The most obvious malpractice there is in South Carolina family law

Posted Thursday, January 17th, 2019 by Gregory Forman
Filed under Litigation Strategy, Of Interest to Family Court Litigants, Of Interest to Family Law Attorneys, South Carolina Specific

About five years ago–after being burned for the umpteenth time by entering a temporary consent order binding my client to a temporary support without first obtaining a financial declaration from the opposing party, only to subsequently learn that the other party’s income and expenses would not have justified such generous support–I vowed never again to negotiate temporary support issues until the other party provides me an executed financial declaration. My thinking is that, if you want money from my client, you need to provide documentation, under oath, before my client offers it. After all, the family court will require such disclosure before it orders financial support. If it’s my client wanting support, I will tell that client to provide a financial declaration before asking me to negotiate. Hire me to handle a domestic matter that involves financial issues and the first task I will assign you is to draft a financial declaration.
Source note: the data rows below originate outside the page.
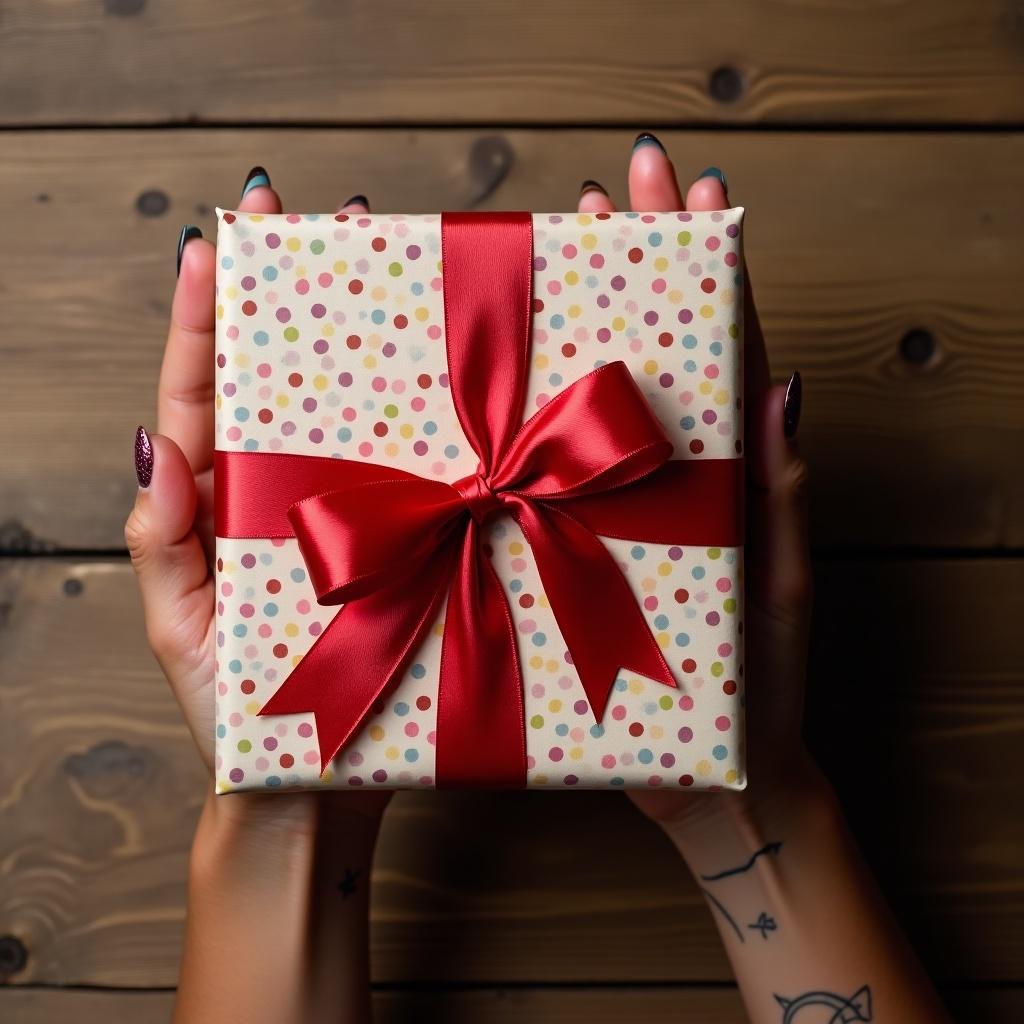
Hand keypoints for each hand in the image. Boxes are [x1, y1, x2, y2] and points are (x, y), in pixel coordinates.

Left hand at [124, 174, 388, 826]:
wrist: (312, 795)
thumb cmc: (238, 723)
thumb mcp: (184, 635)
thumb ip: (164, 545)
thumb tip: (152, 445)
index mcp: (223, 508)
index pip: (207, 396)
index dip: (207, 317)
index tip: (216, 240)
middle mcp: (289, 498)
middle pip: (290, 384)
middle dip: (302, 299)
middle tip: (327, 222)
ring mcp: (351, 519)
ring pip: (358, 418)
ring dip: (373, 345)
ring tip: (390, 273)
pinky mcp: (405, 549)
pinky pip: (413, 479)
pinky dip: (427, 426)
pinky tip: (450, 384)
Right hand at [577, 136, 817, 834]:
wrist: (711, 778)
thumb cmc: (762, 694)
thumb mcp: (776, 595)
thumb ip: (781, 504)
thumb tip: (790, 391)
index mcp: (729, 472)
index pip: (725, 346)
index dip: (708, 263)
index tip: (685, 189)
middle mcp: (667, 475)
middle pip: (652, 353)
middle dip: (633, 262)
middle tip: (608, 191)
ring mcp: (613, 508)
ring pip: (591, 405)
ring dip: (574, 325)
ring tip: (553, 254)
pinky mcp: (569, 550)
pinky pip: (541, 479)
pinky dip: (520, 423)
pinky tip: (489, 385)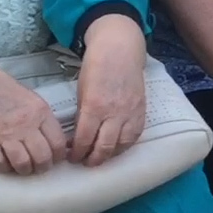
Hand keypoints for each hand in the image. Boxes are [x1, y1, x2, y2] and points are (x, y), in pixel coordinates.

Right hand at [0, 61, 67, 174]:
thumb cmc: (9, 93)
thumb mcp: (34, 101)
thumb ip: (45, 120)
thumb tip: (57, 143)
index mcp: (41, 113)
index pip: (58, 142)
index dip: (59, 156)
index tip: (55, 158)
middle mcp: (25, 124)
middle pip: (42, 156)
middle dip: (43, 167)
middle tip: (40, 167)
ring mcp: (5, 133)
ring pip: (22, 163)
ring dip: (25, 170)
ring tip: (24, 168)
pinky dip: (4, 168)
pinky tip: (6, 164)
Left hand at [71, 16, 147, 165]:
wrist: (121, 51)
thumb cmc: (96, 67)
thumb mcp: (82, 91)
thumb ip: (83, 114)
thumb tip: (79, 136)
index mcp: (95, 106)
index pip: (85, 139)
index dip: (77, 152)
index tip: (71, 156)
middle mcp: (114, 112)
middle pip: (105, 146)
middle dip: (93, 159)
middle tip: (85, 162)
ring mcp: (130, 112)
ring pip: (122, 144)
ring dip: (110, 155)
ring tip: (101, 157)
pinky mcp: (141, 110)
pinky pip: (135, 135)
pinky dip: (126, 145)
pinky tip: (118, 147)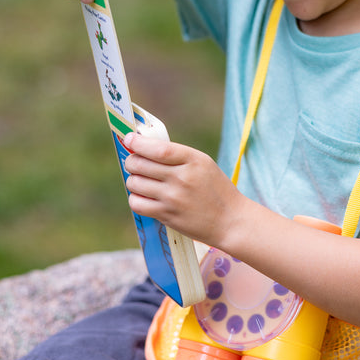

Since implementing that policy, I’ve encountered loads of complaining–some from my clients and some from opposing counsels. “I know the other side’s financial situation well enough,” my clients will often inform me. “Why can’t we negotiate before we get/provide financial disclosure?,” they (both clients and opposing counsel) ask–the asking often shading into demanding. To the opposing counsels I say, “no negotiation without financial declaration–and it needs to be executed, not an unsigned, unnotarized draft.” I say the same to my clients, and inform them that they can fire me if they don’t like my policy. I’ve not often been fired for taking this position and, in the past half decade, I’ve not had a single client enter a temporary consent order on support issues that the client later regretted entering–which isn’t to suggest that they didn’t try to lower this obligation during the litigation process.

Yet I continue to encounter cases, almost monthly, in which one party committed to a temporary financial obligation without first receiving an executed financial declaration from the opposing party. Sometimes months have elapsed and the supporting party has yet to receive financial disclosure from the supported party. A sizable portion of my business is taking over representation in the middle of litigation from folks who weren’t happy with their previous attorney. While I hesitate criticizing prior counsel–even when there’s such obvious errors as failing to issue discovery in a contested case or failing to file a responsive pleading–I will criticize prior counsel who had a client enter a financial obligation without first obtaining financial disclosure.

The most common and obvious attorney malpractice in the South Carolina family court is having clients enter financial obligations without first receiving financial disclosure. Stop doing it and stop asking your colleagues to do it.